На улице я не обратил бы на него внимания, прошел бы мимо, не заметив ничего особенного. Только сидя напротив него, когда он говорил, вы понимали, кто это, ибо он невольно превращался в того, кого описывал. Я вспоминаю его рассказы о человеке, встреченном в скитаниях, — старом, горбатом, усталом — я понял это прежде, чем мне перевели. Голова сама собой ушла в поникшие плечи, лучисто-голубые, сиявшие в начале рассказа глаза стали темными, усталыми, голос задрожал; сам того не зная, он превратился в старого горбуна.
Но стоило ему припомнить что-нибудь веселое, он заливался смехом, непринужденно откидываясь на стуле; лицо его сияло; слушать его, когда он плавными и в то же время точными — я бы сказал, изобразительными жестами воссоздавал обстановку и людей, было неописуемым наслаждением.
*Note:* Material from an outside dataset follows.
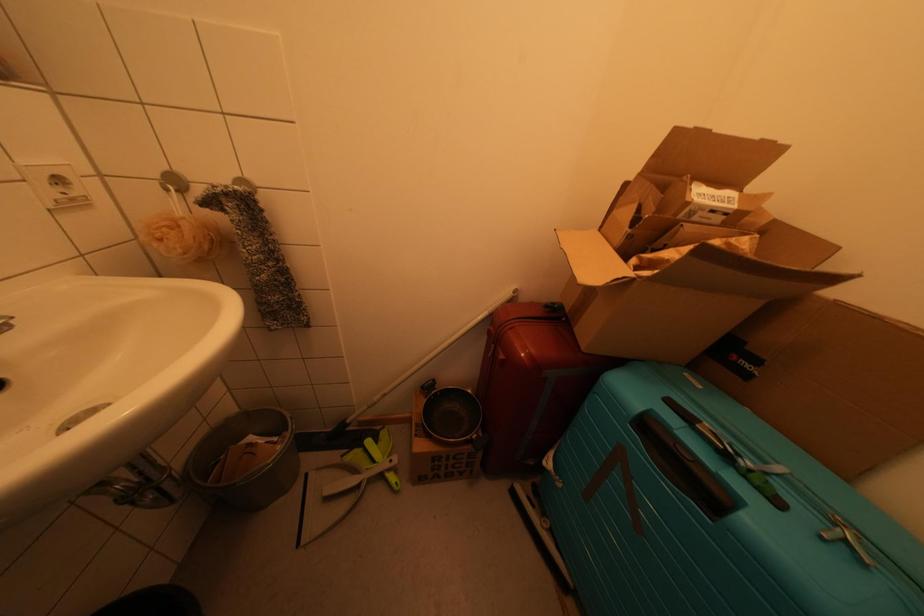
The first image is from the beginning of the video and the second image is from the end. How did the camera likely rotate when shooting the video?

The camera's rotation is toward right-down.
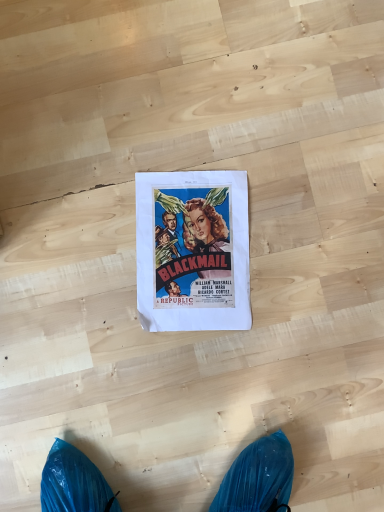
This screenshot has width=384, height=512. I want to click on free point to the left of matte paper poster at center, so click(x=79, y=253).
Все в нем было совершенно естественно — походка, манера сидеть, слушать, его озорство; как-то вечером он нарядился боярином, нацепил саблю, и тотчас взгляд его стал высокомерным. Властно насупив брови, он энергично расхаживал взад и вперед по комнате, словно обдумывая безжалостный приговор, а в следующее мгновение, сбросив маскарад, он рассмеялся по-детски — ни дать ни взять деревенский парень. В нем была необыкновенная воля к жизни; он, с его разрушенным легким, жил, собственно говоря, вопреки всем законам медицины, однако невероятное жизнелюбие, железное чувство долга поддерживало его; по утрам он писал каллиграфически аккуратным почерком новые страницы своего большого романа, отвечал на сотни вопросов, с которыми обращались к нему молодые писатели и рабочие его страны; рядом с ним я чувствовал Россию — не старую или сегодняшнюю Россию, а саму душу бессмертного народа, широкую, сильную. И все же его угнетала мысль, что он живет вдали от своих товарищей в такие годы, когда каждая неделя — решающая.
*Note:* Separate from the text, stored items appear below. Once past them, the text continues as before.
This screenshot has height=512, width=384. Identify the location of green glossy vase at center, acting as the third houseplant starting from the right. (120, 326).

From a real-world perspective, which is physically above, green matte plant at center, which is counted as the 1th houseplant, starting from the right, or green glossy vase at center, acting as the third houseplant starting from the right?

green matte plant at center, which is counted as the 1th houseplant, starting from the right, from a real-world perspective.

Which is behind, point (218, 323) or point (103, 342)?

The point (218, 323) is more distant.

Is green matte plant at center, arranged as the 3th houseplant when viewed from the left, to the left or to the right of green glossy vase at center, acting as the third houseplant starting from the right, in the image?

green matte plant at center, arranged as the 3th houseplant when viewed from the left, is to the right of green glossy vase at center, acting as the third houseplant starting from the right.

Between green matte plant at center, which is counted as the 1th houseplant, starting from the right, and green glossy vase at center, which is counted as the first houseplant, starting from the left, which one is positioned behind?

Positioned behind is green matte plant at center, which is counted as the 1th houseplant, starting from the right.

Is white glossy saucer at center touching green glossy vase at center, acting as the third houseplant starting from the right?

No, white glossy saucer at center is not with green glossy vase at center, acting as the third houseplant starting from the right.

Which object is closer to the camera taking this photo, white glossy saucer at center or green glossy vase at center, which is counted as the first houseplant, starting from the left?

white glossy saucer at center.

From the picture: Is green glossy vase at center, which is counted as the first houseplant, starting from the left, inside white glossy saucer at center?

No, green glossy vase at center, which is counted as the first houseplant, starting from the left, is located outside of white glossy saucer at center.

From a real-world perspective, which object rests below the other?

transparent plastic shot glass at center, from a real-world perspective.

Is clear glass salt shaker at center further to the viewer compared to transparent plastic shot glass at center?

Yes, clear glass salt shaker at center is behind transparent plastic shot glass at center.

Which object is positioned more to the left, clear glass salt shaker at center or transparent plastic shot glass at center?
В эти дни я случайно стал очевидцем одной очень примерной, в духе новой России, сцены, в которой мне открылось снедавшее его беспокойство. В Неаполь впервые зашел советский военный корабль, находившийся в учебном плавании. Молодые матросы в парадной форме, никогда не бывавшие в этом всемирно известном города, бродили по Виа-де-Толедо, не в силах досыта наглядеться своими большими любопытными крестьянскими глазами на все диковины. На следующий день некоторые из них решили съездить в Сорренто, чтобы навестить своего писателя. Они не предупреждали о своем визите: русская идеи братства подразумевает, что их писатель всегда найдет для них время. Они нагрянули к нему домой — и не ошиблись: Горький не заставил их ждать.
Но эти молодые люди, для которых их «дело» было превыше всего, поначалу держались с Горьким довольно сурово — он сам со смехом рассказывал об этом на следующий день. «Как ты тут живешь, — заговорили они, едва войдя в красивую, удобную виллу, — словно какой-нибудь буржуй: и почему, собственно, ты не возвращаешься в Россию?» Горькому пришлось объяснить им все как можно подробнее. В сущности, эти смелые парни были настроены не так уж строго. Они просто хотели показать, что не питают никакого «почтения» к славе и судят о каждом прежде всего по его убеждениям. Они непринужденно расселись, пили чай, болтали и на прощание по очереди обняли его.
Стоило посмотреть, как великолепно Горький рассказывал об этой сцене: восхищаясь раскованностью и свободой нового поколения, без тени обиды на бесцеремонность этих людей. «До чего же мы были не похожи на них, — повторял он без конца, — были забитые, были порывистые, но ни у кого не было уверенности в себе». Весь вечер глаза его сияли. И когда я сказал ему: «Вы, кажется, охотнее всего уехали бы с ними на родину», он взглянул на меня строго и удивленно: «Откуда вы знаете? Я и вправду до самой последней минуты раздумывал, а не бросить ли мне все как есть — и книги, и рукописи, и работу — и уйти на пару недель в море с такими вот молодыми ребятами, на их судне. Я заново понял бы, что такое Россия. На расстоянии забывается самое лучшее, еще никто из нас не создавал ничего стоящего на чужбине».